Harness regressions deserve their own discipline

The lesson I’m taking from Anthropic’s postmortem and from running the detector against my own data:

Model evaluation does not cover harness regressions. A perfectly stable benchmark suite will pass a 60-day quality decline if the harness is the variable. You need a different probe.
Aggregate quality metrics confound composition with drift. The first visible signal — “mean grade dropped” — is rarely the right signal. You need per-slice stratification before you trust the alert.
Real-traffic measurement is non-negotiable. Synthetic suites pin the workload distribution. Real-traffic measurement reflects whatever shape your users actually produce, including the long-idle-resume tail that hit Simon Willison hardest.
The annotation matters more than the detection. A regression detector that fires WARN and stops there generates pages. A detector that fires WARN and immediately tells the reader which class of regression this is — composition, duration, real drift — generates fixes.

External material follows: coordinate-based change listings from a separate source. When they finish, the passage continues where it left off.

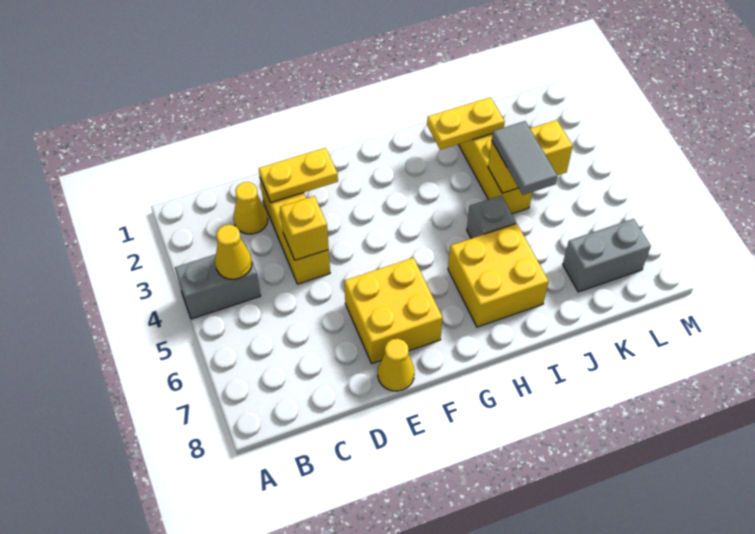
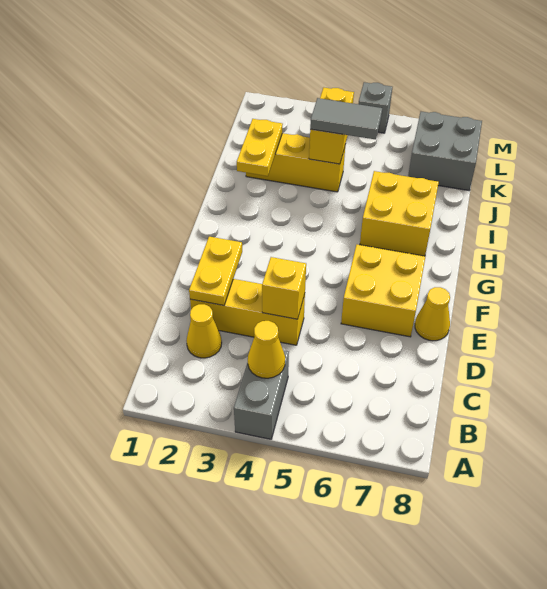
grey brick I5 level 1 -> grey brick M5 level 1
grey brick K7:L7 level 1 -> grey brick K7:L8 level 1

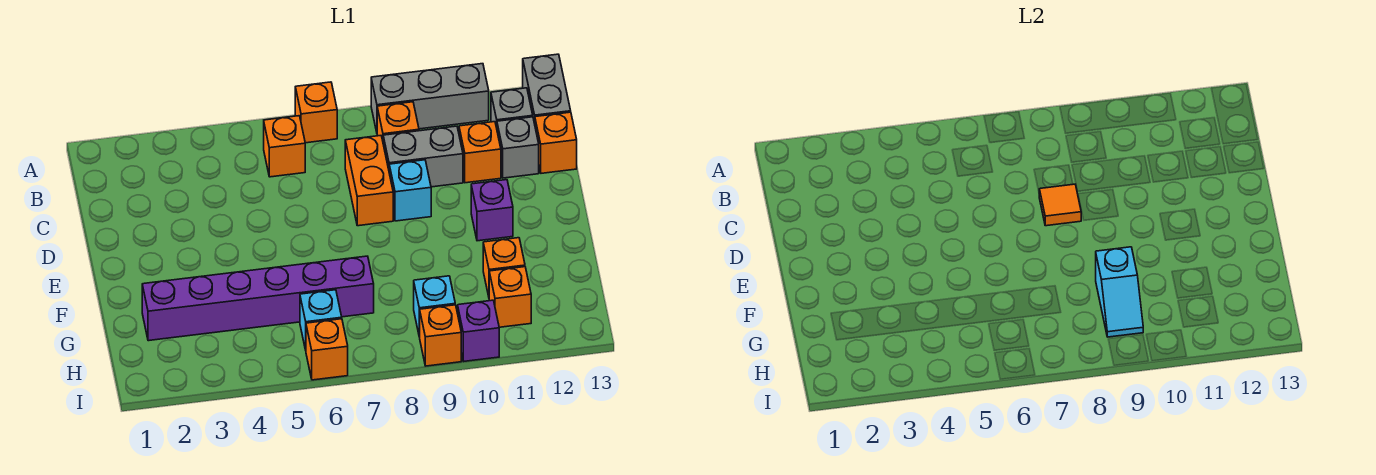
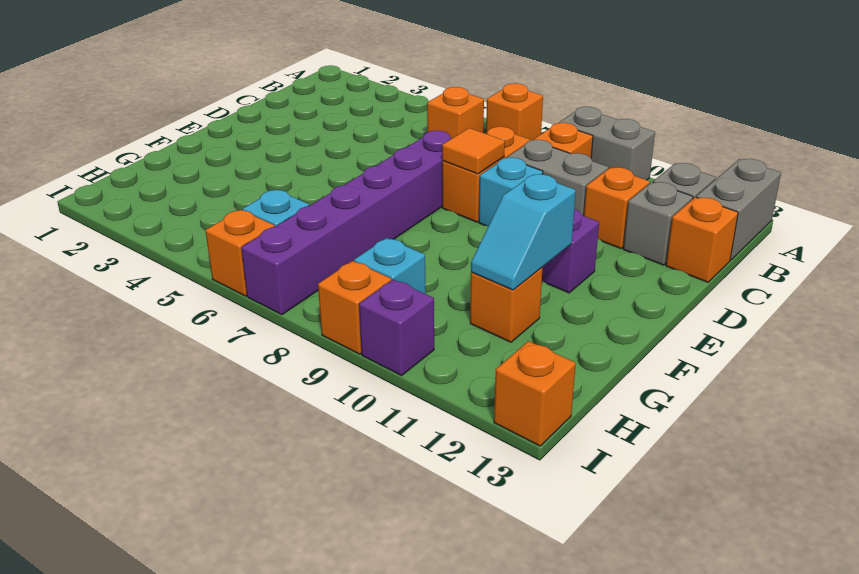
grey brick A9:A11 level 1 -> grey brick A9:A10 level 1
purple brick G2:G7 level 1 -> purple brick D7:I7 level 1
cyan slope G9:H9 level 2 top G -> cyan slope F11:G11 level 2 top F
orange brick H11 level 1 -> orange brick I13 level 1

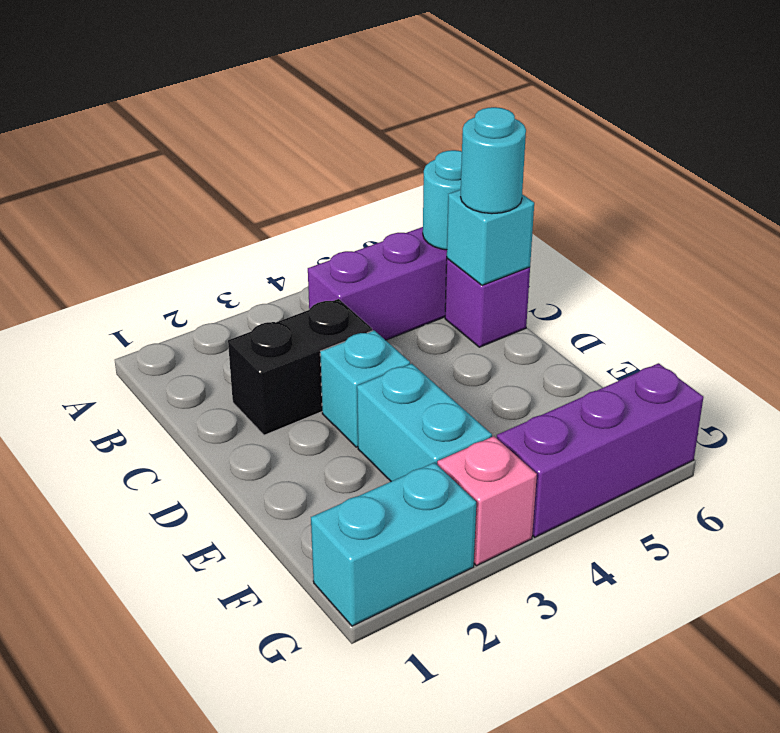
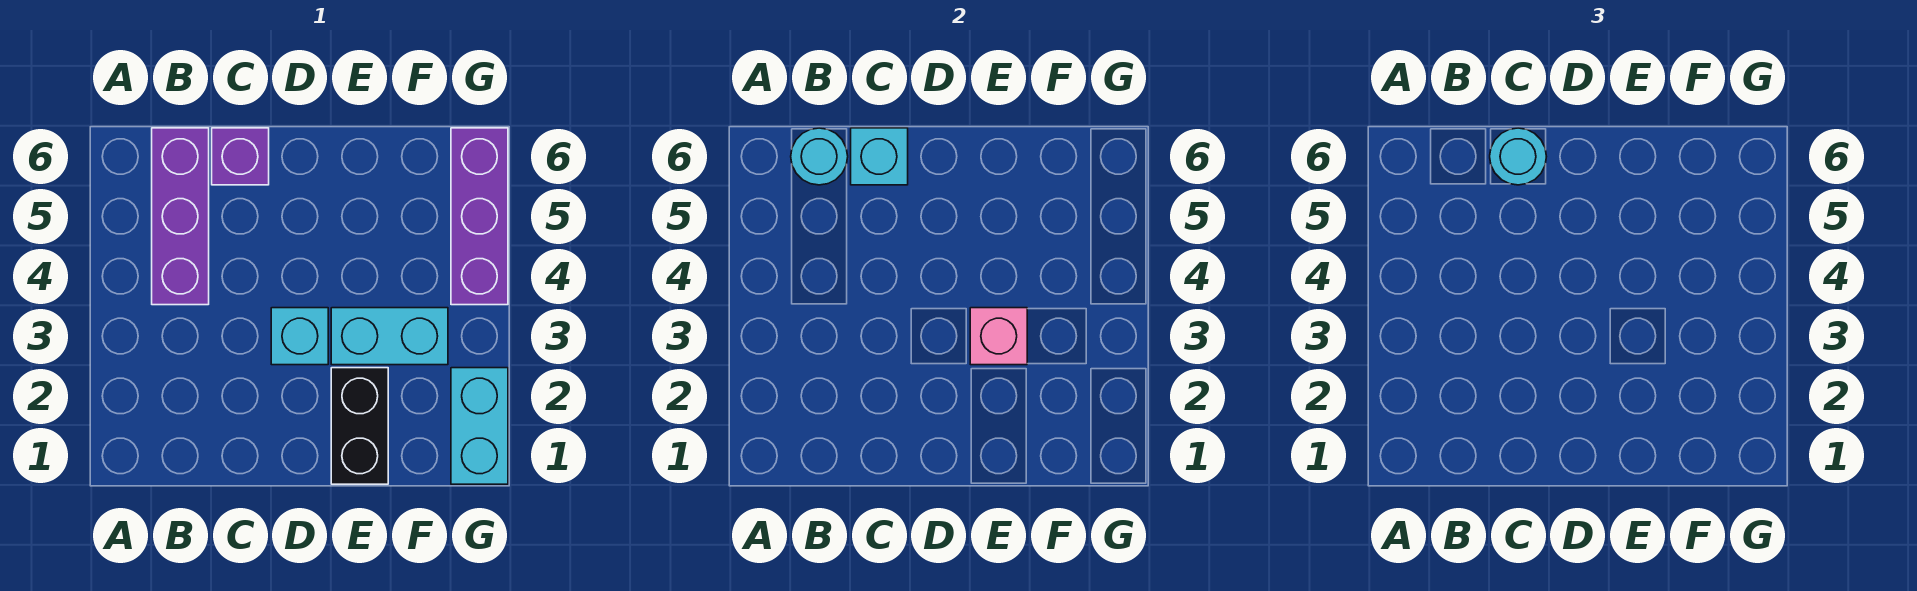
black brick C2:C3 level 1 -> black brick E1:E2 level 1
pink brick G3 level 1 -> pink brick E3 level 2

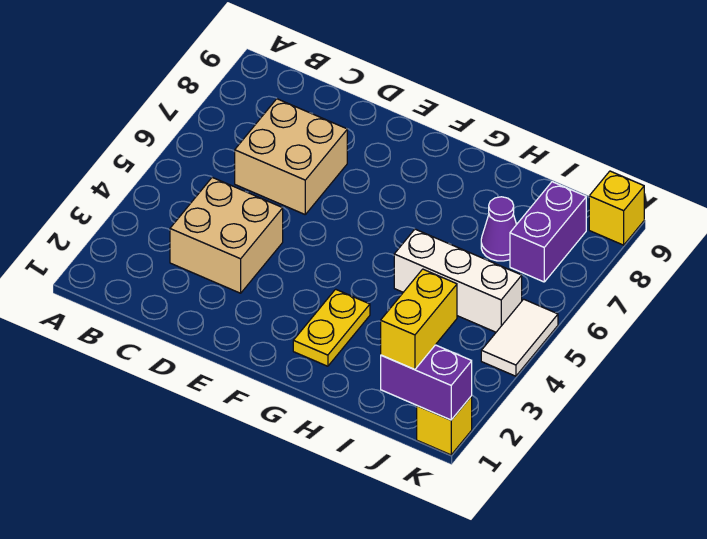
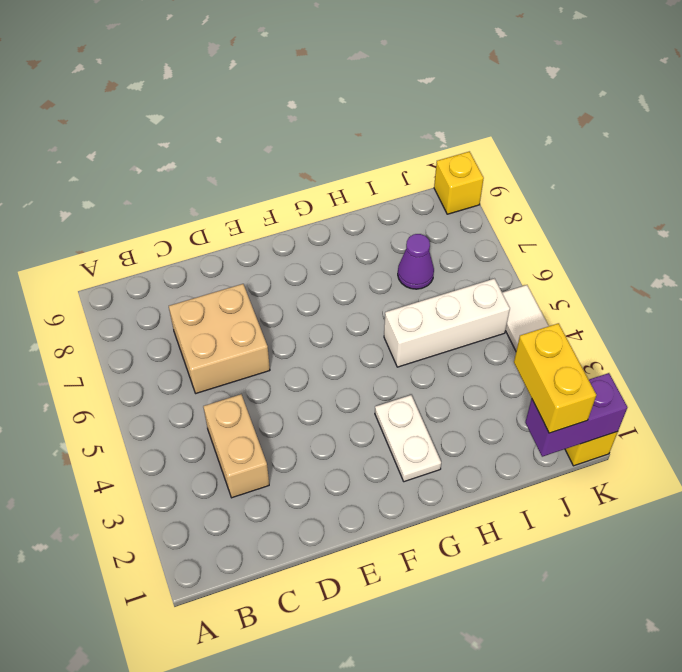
tan brick C3:D4 level 1 -> tan brick C3:C4 level 1
yellow plate G2:G3 level 1 -> white plate G2:G3 level 1
purple brick J7:J8 level 1 -> none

This isn’t a swipe at Anthropic. The fact that they wrote the postmortem at all, in public, with three named root causes and timelines, is the right behavior. The gap they’re describing — that user-quality complaints went under-investigated for weeks because the diagnostic surface for “harness got worse” wasn’t there — is the same gap I keep running into in my own setup.

It’s a discipline that doesn’t have a name yet. It’s not eval, it’s not observability, it’s not SRE. It sits between them, and it’s the thing that catches your idle-thinking bug before two months go by.

The detector and today’s category-confound annotation are part of Bob’s internal infrastructure. The pattern — Welch z-score over a recent vs baseline window of session grades, sliced by (harness, model), with category stratification used as a confound check — is portable to any setup that records per-session quality grades over time.